Contatti con il territorio
“Chi dice siano solo per i Corsi di area scientifica? – si chiede Ciro Lamberti – Anche noi umanisti potremmo lavorare in azienda. Sembra che come unica possibilità ci sia solo l’insegnamento. Ma pensiamo, ad esempio, alle risorse umane. Se l’università incoraggiasse in tal senso forse potremmo avere qualche chance di riuscita”. Secondo Cristina Iannicelli (secondo anno Magistrale in Ingegneria Gestionale), un’opportunità di avvicinamento nel mondo del lavoro potrebbe risiedere nelle uscite sul territorio: “Per il momento è ancora a discrezionalità del docente, ma dovrebbe diventare una norma di Ateneo. Non parlo solo di Ingegneria. La Federico II è un’università dall’impronta molto teorica. Dovremmo conoscere determinate realtà in corso d’opera e non soltanto alla fine. Vedere un laboratorio in più per l’esame di Chimica, dei motori per un esame di Meccanica razionale. Sarebbe un incentivo oltre essere istruttivo”. Concordano i colleghi Vincenzo Ricchiuti e Gianluca Benucci: “Incontri con aziende ne abbiamo e partecipiamo anche a diverse iniziative a livello di ateneo.
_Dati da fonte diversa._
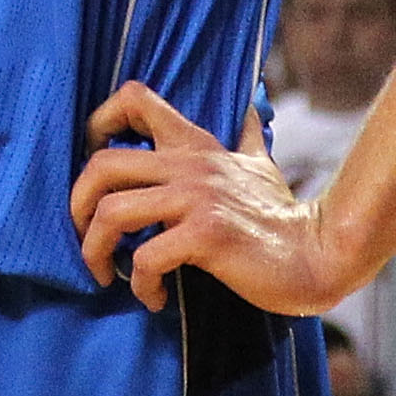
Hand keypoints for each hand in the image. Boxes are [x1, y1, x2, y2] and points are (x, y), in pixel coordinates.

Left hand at [68, 82, 351, 314]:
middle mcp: (190, 164)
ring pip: (112, 212)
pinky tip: (154, 297)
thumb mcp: (260, 163)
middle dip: (77, 207)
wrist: (319, 254)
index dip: (98, 124)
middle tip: (86, 238)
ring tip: (109, 274)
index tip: (94, 169)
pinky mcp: (207, 235)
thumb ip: (247, 135)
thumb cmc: (281, 216)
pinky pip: (146, 258)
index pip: (135, 99)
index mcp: (195, 145)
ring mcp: (197, 199)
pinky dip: (139, 284)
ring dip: (96, 250)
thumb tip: (252, 105)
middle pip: (102, 164)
Ma questo contatto spesso non porta ad un passo successivo”, commenta Vincenzo. Gli fa eco Gianluca: “Ho frequentato la Triennale a Pavia. Lì si riceve un contatto tramite Almalaurea già dopo la Triennale. Qui a volte è difficile anche con la Magistrale. Non discutiamo la quantità degli incontri e dei contatti, ma forse potrebbero essere più incisivi”.